1444Önce kelime üzerinde duralım; kelimenin kök sigası olan "fevd"; bir işi başkasına tevdi etmek, eşit olmak ve her şeye eşit şartlarda iştirak etmek gibi manalara gelir.(145) "Fevda" burada; eşit şekilde iştirak manasınadır. İmam-ı Merginani; "Fevda" manasında olan Mufavaza'da; başlangıçta ve sonuçta eşitliğin gerçekleştirilmesi kaçınılmazdır."(146) diyerek, kelimenin "Müsavat, eşitlik" manasında kullanıldığına işaret etmektedir.

1445 Hanefi fûkahası, Resûl-i Ekrem (sav)'in: "Mufavaza ortaklığı yaptığınız zaman, onu güzel yapınız"(147) ve "Mufavaza ediniz!.. Çünkü o bereketin en büyük olanıdır"(148) Hadis-i Şeriflerini esas alarak "Şirket-i Mufavaza'nın" caiz olduğunda ittifak etmiştir. İmam-ı Malik (rha) "Mufavazayı (meşru mu, değil mi) bilmiyorum" derken(149) İmam-ı Şafii (rha) mufavazanın caiz olmadığını beyan etmiştir.(150) Zira ortaklardan her birinin kendi malından gelen kâra diğerini ortak kılmasının aldatma olduğu kanaatindedir. Bu husustaki hadislerin ise "Garib" veya "Zaif" olduğunu esas almışlardır.

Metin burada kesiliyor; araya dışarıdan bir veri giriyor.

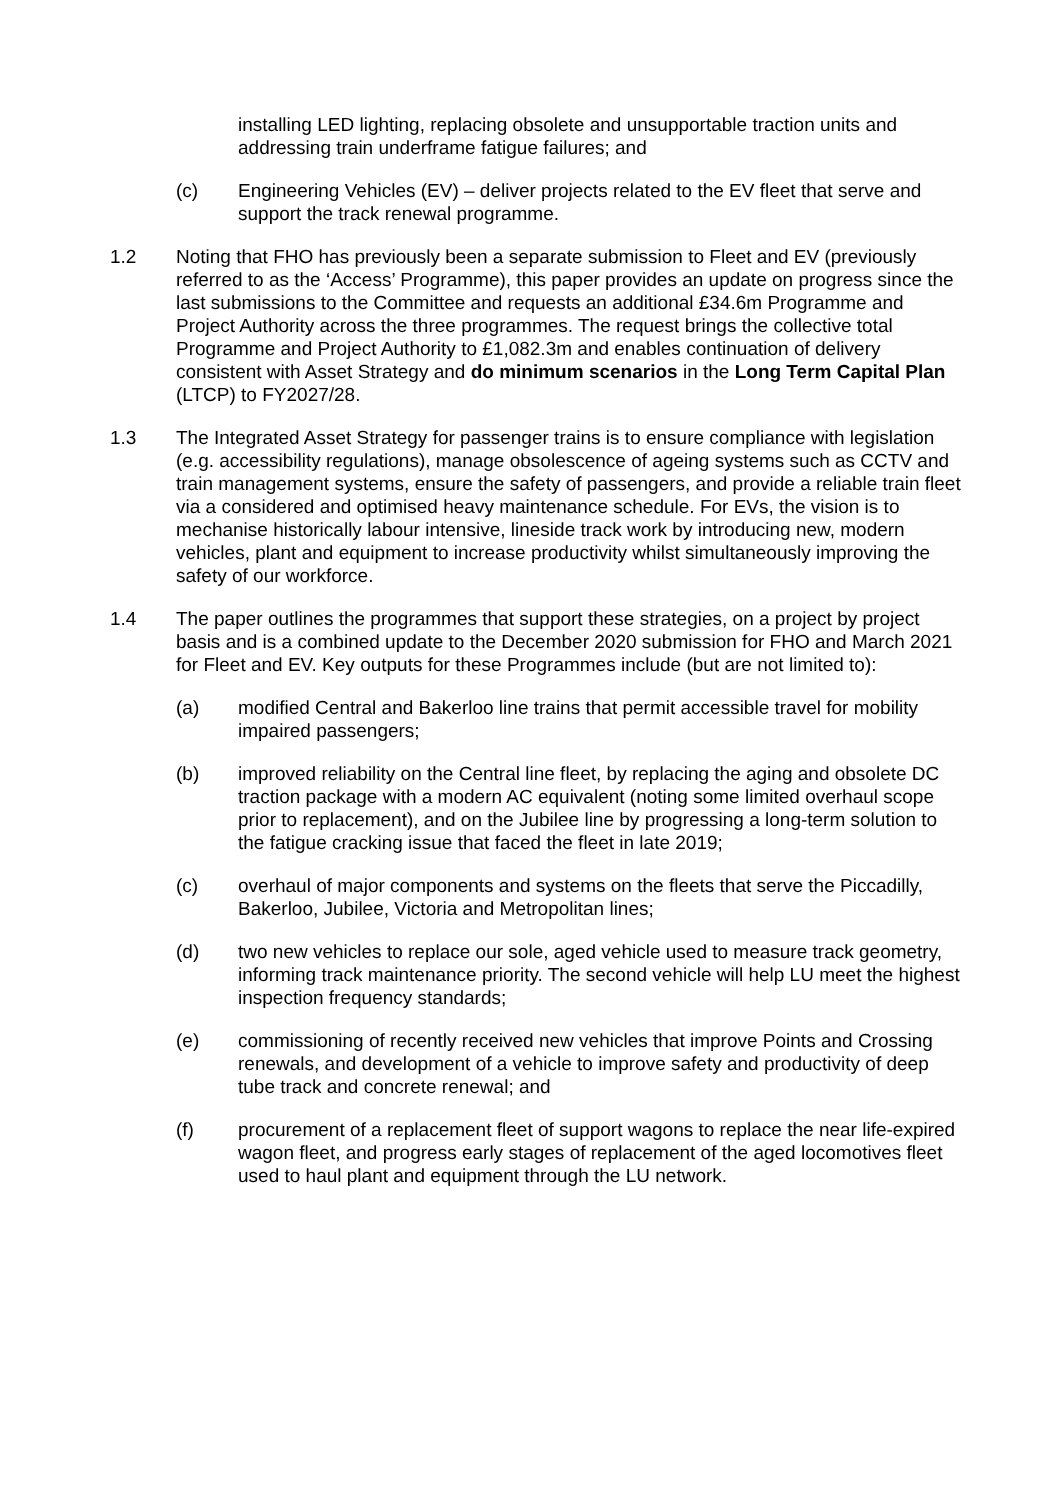installing LED lighting, replacing obsolete and unsupportable traction units and addressing train underframe fatigue failures; and
(c) Engineering Vehicles (EV) – deliver projects related to the EV fleet that serve and support the track renewal programme.
1.2 Noting that FHO has previously been a separate submission to Fleet and EV (previously referred to as the ‘Access’ Programme), this paper provides an update on progress since the last submissions to the Committee and requests an additional £34.6m Programme and Project Authority across the three programmes. The request brings the collective total Programme and Project Authority to £1,082.3m and enables continuation of delivery consistent with Asset Strategy and do minimum scenarios in the Long Term Capital Plan (LTCP) to FY2027/28.
1.3 The Integrated Asset Strategy for passenger trains is to ensure compliance with legislation (e.g. accessibility regulations), manage obsolescence of ageing systems such as CCTV and train management systems, ensure the safety of passengers, and provide a reliable train fleet via a considered and optimised heavy maintenance schedule. For EVs, the vision is to mechanise historically labour intensive, lineside track work by introducing new, modern vehicles, plant and equipment to increase productivity whilst simultaneously improving the safety of our workforce.
1.4 The paper outlines the programmes that support these strategies, on a project by project basis and is a combined update to the December 2020 submission for FHO and March 2021 for Fleet and EV. Key outputs for these Programmes include (but are not limited to):
(a) modified Central and Bakerloo line trains that permit accessible travel for mobility impaired passengers;
(b) improved reliability on the Central line fleet, by replacing the aging and obsolete DC traction package with a modern AC equivalent (noting some limited overhaul scope prior to replacement), and on the Jubilee line by progressing a long-term solution to the fatigue cracking issue that faced the fleet in late 2019;
(c) overhaul of major components and systems on the fleets that serve the Piccadilly, Bakerloo, Jubilee, Victoria and Metropolitan lines;
(d) two new vehicles to replace our sole, aged vehicle used to measure track geometry, informing track maintenance priority. The second vehicle will help LU meet the highest inspection frequency standards;
(e) commissioning of recently received new vehicles that improve Points and Crossing renewals, and development of a vehicle to improve safety and productivity of deep tube track and concrete renewal; and
(f) procurement of a replacement fleet of support wagons to replace the near life-expired wagon fleet, and progress early stages of replacement of the aged locomotives fleet used to haul plant and equipment through the LU network.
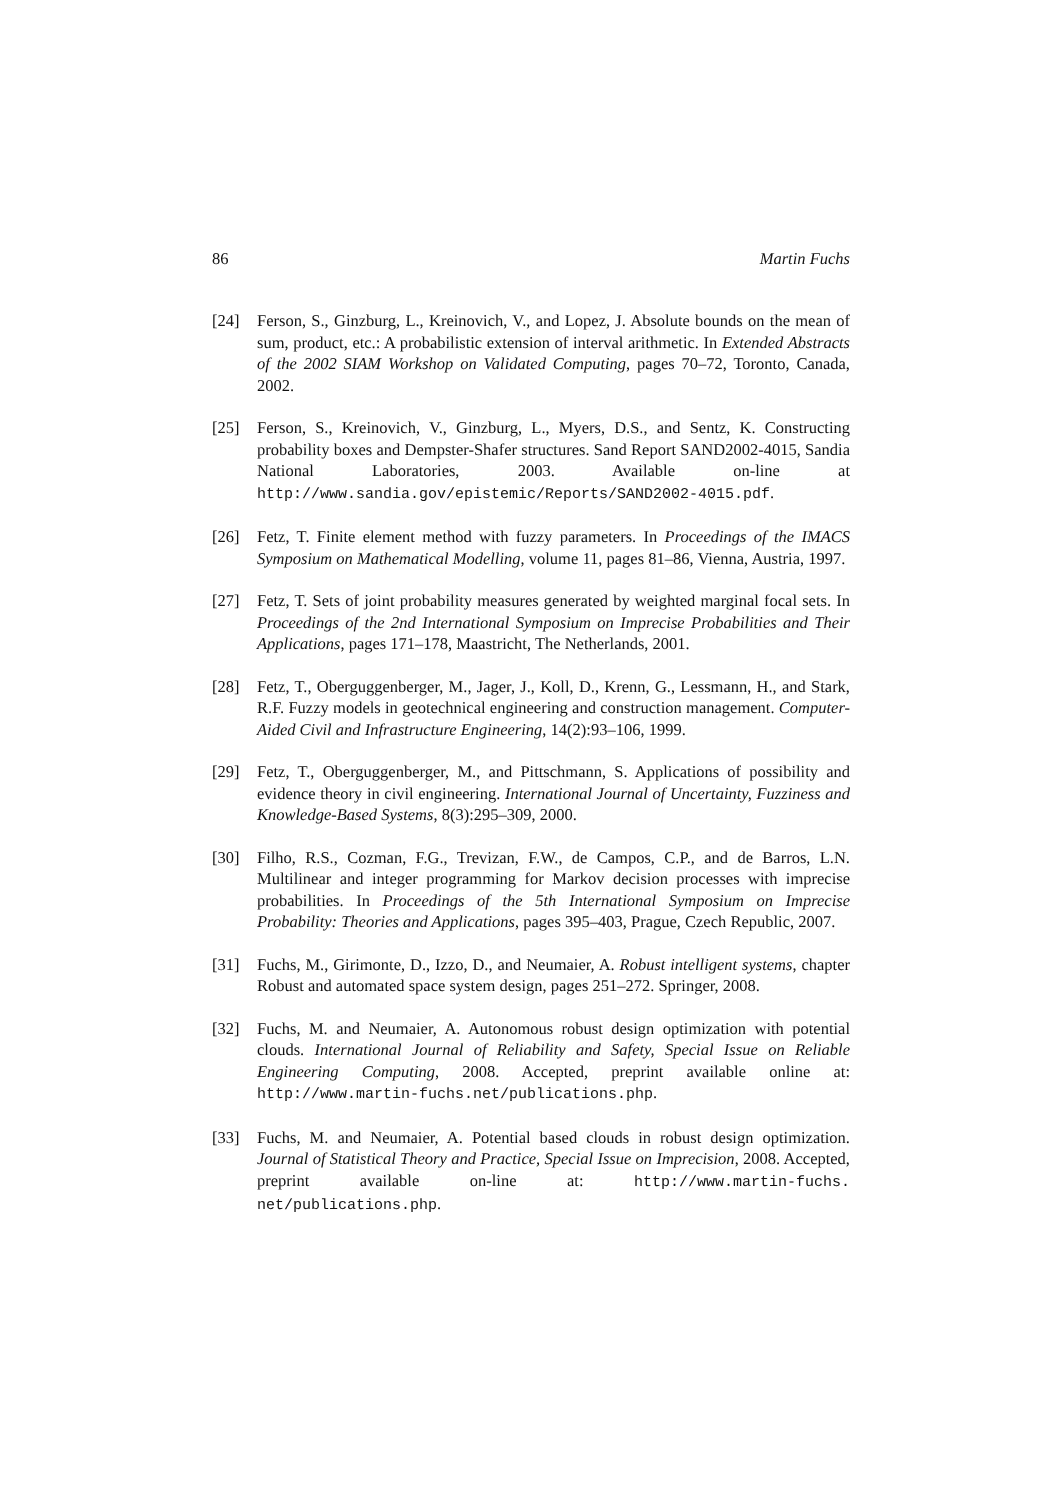86 Martin Fuchs
[24] Ferson, S., Ginzburg, L., Kreinovich, V., and Lopez, J. Absolute bounds on the mean of sum, product, etc.: A probabilistic extension of interval arithmetic. In Extended Abstracts of the 2002 SIAM Workshop on Validated Computing, pages 70–72, Toronto, Canada, 2002.
[25] Ferson, S., Kreinovich, V., Ginzburg, L., Myers, D.S., and Sentz, K. Constructing probability boxes and Dempster-Shafer structures. Sand Report SAND2002-4015, Sandia National Laboratories, 2003. Available on-line at http://www.sandia.gov/epistemic/Reports/SAND2002-4015.pdf.
[26] Fetz, T. Finite element method with fuzzy parameters. In Proceedings of the IMACS Symposium on Mathematical Modelling, volume 11, pages 81–86, Vienna, Austria, 1997.
[27] Fetz, T. Sets of joint probability measures generated by weighted marginal focal sets. In Proceedings of the 2nd International Symposium on Imprecise Probabilities and Their Applications, pages 171–178, Maastricht, The Netherlands, 2001.
[28] Fetz, T., Oberguggenberger, M., Jager, J., Koll, D., Krenn, G., Lessmann, H., and Stark, R.F. Fuzzy models in geotechnical engineering and construction management. Computer-Aided Civil and Infrastructure Engineering, 14(2):93–106, 1999.
[29] Fetz, T., Oberguggenberger, M., and Pittschmann, S. Applications of possibility and evidence theory in civil engineering. International Journal of Uncertainty, Fuzziness and Knowledge-Based Systems, 8(3):295–309, 2000.
[30] Filho, R.S., Cozman, F.G., Trevizan, F.W., de Campos, C.P., and de Barros, L.N. Multilinear and integer programming for Markov decision processes with imprecise probabilities. In Proceedings of the 5th International Symposium on Imprecise Probability: Theories and Applications, pages 395–403, Prague, Czech Republic, 2007.
[31] Fuchs, M., Girimonte, D., Izzo, D., and Neumaier, A. Robust intelligent systems, chapter Robust and automated space system design, pages 251–272. Springer, 2008.
[32] Fuchs, M. and Neumaier, A. Autonomous robust design optimization with potential clouds. International Journal of Reliability and Safety, Special Issue on Reliable Engineering Computing, 2008. Accepted, preprint available online at: http://www.martin-fuchs.net/publications.php.
[33] Fuchs, M. and Neumaier, A. Potential based clouds in robust design optimization. Journal of Statistical Theory and Practice, Special Issue on Imprecision, 2008. Accepted, preprint available on-line at: http://www.martin-fuchs. net/publications.php.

1446 MUFAVAZA ŞİRKETİ NASIL MEYDANA GELİR?: Şartları haiz iki kişi: "Biz mufavaza ortaklığı yapacağız. Az olsun, çok olsun, beraber alıp, beraber satacağız. Toptan olsun, perakende olsun, peşin olsun, veresiye olsun; her birimiz kendi reyi ile iş yapacak. Allahû Teâla (cc)'nın vereceği rızkı (kârlı ve zararlı) taksim edeceğiz" derlerse, şirket-i mufavaza teşekkül etmiş olur. Muzmarat'ta da böyledir.(151) Mufavaza şirketi; hür ve bülûğa ermiş iki mü'min arasında kurulabilir. Zira ortaklar arasında her yönden eşitlik aranır.